Comparison with Threshold:

  • Compare the computed evaluation score with the threshold specified in the configuration. ( Default Threshold: 0.50)
  • If the score meets or exceeds the threshold, consider the evaluation to have passed.


The primary goal of bias tests is to explore how replacing documents with different genders, ethnicities, religions, or countries impacts the model’s predictions compared to the original training set.

How it works:

To evaluate Summarization Models for, we use the one of the two datasets XSum split bias

  • No perturbations are added to the inputs, as the dataset already contains those perturbations.
  • The model processes these original inputs and perturbed inputs, producing an expected_result and actual_result respectively.
  • The evaluation process employs the same approach used in robustness.


Accuracy testing is vital for evaluating a NLP model’s performance. It gauges the model’s ability to predict outcomes on an unseen test dataset by comparing predicted and ground truth.

How it works:

  • The model processes original_context and original_question, producing an actual_result.
  • The expected_result in accuracy is the ground truth.
  • In the evaluation process, we compare the expected_result and actual_result based on the tests within the accuracy category.


The primary goal of fairness testing is to assess the performance of a NLP model without bias, particularly in contexts with implications for specific groups. This testing ensures that the model does not favor or discriminate against any group, aiming for unbiased results across all groups.

How it works:

  • We categorize the input data into three groups: “male,” “female,” and “unknown.”
  • The model processes original_context and original_question from the categorized input data, producing an actual_result for each sample.
  • The expected_result in fairness is the ground truth that we get from the dataset.
  • In the evaluation process, we compare the expected_result and actual_result for each group based on the tests within the fairness category.

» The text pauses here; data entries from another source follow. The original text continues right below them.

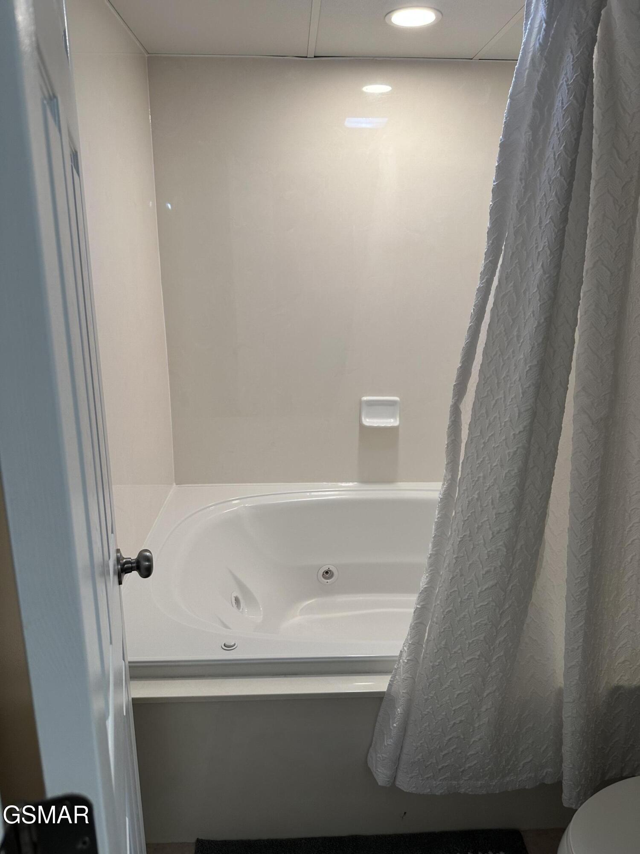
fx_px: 592
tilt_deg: -14.5
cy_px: 427
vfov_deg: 71.6
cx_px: 320
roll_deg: -2.2
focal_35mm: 24
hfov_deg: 56.8
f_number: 1.78
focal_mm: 6.86
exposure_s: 1/120
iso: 125
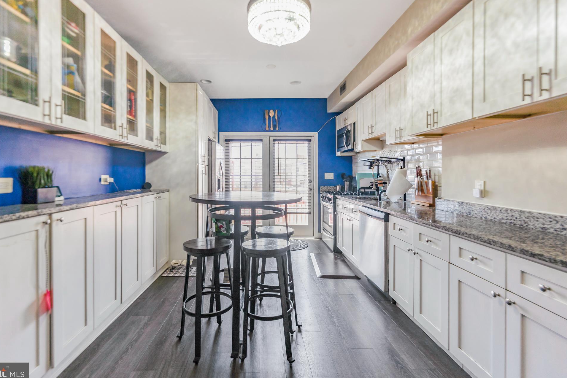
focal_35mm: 15
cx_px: 267
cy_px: 182
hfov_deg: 100.3
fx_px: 236
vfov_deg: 77.3
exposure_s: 1/80
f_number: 4.5
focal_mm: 14
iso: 400
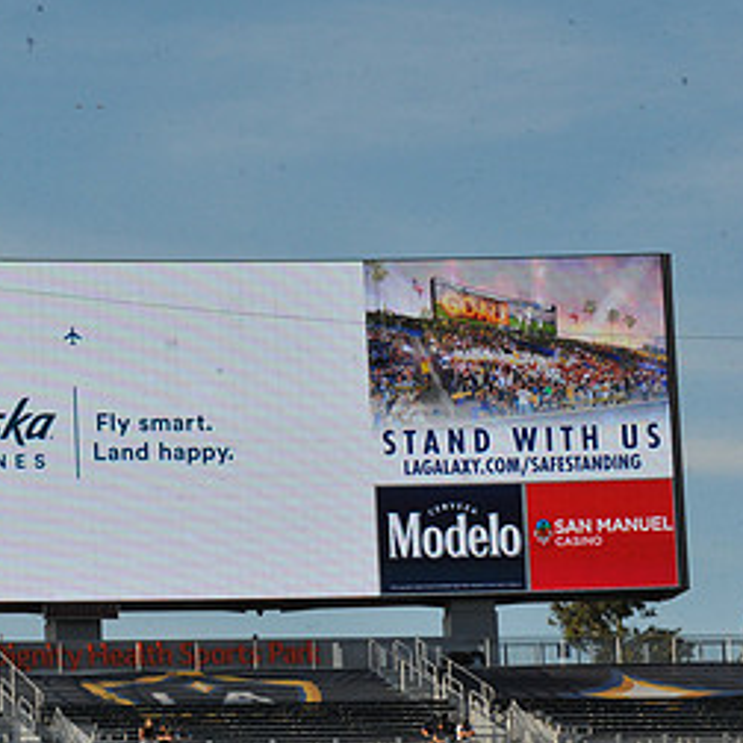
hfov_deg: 8.5
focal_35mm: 205
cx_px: 103
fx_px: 4978
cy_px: 419
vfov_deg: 8.5
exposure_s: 1/1250
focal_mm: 105
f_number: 18
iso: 1600
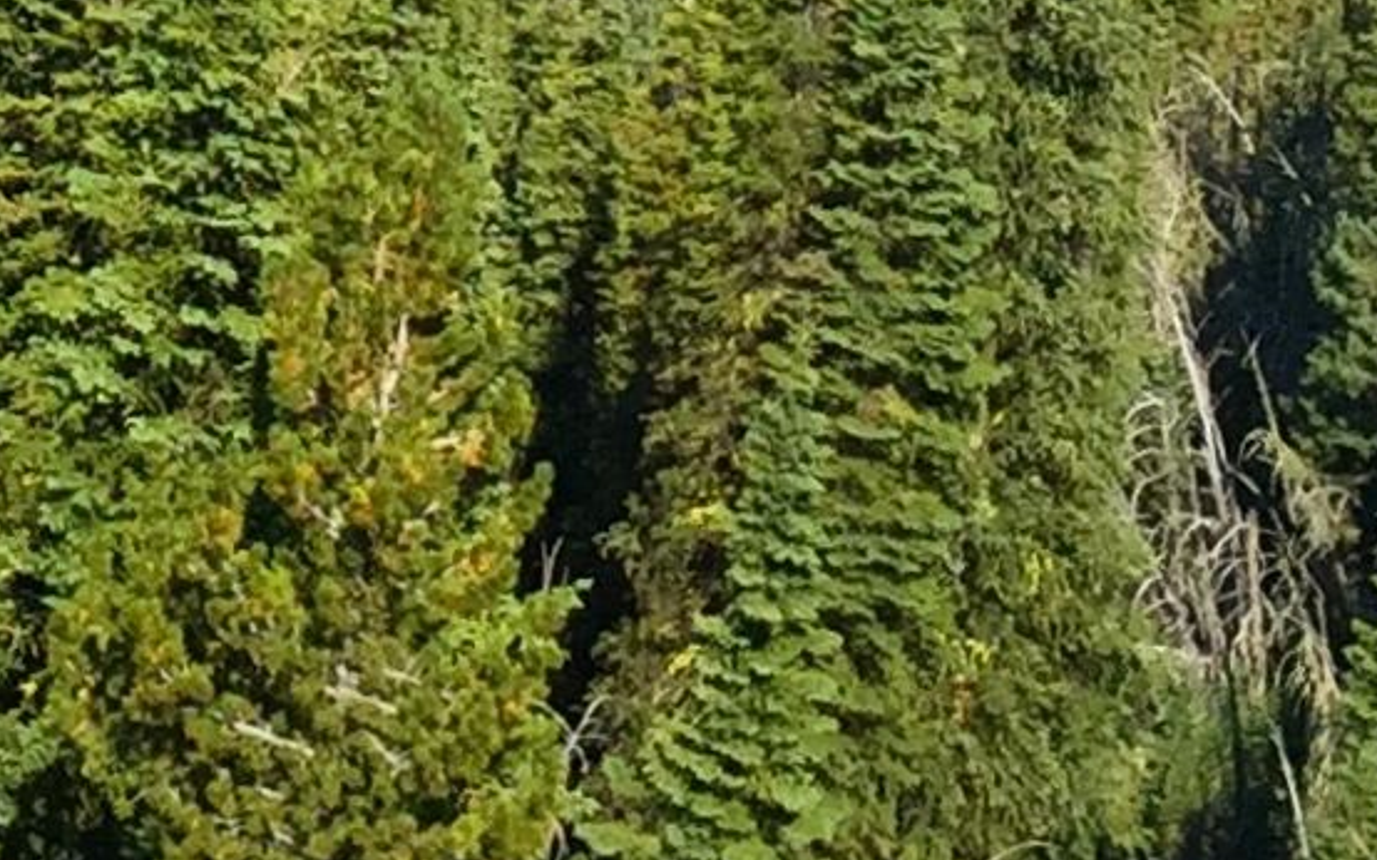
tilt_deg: -14.1
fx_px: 6604
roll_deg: -5.8
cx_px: -536
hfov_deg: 11.5
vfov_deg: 6.9
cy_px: -1524
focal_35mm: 176
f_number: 2.2
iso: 32
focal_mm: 4.15
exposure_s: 1/1582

The goal of representation testing is to assess whether a dataset accurately represents a specific population or if biases within it could adversely affect the results of any analysis.

How it works:

  • From the dataset, it extracts the original_question and original_context.
  • Subsequently, it employs a classifier or dictionary is used to determine representation proportion and representation count based on the applied test. This includes calculating gender names, ethnicity names, religion names, or country names according to the applied test criteria. Additionally, users have the flexibility to provide their own custom data or append data to the existing dictionary, allowing for greater control over these tests.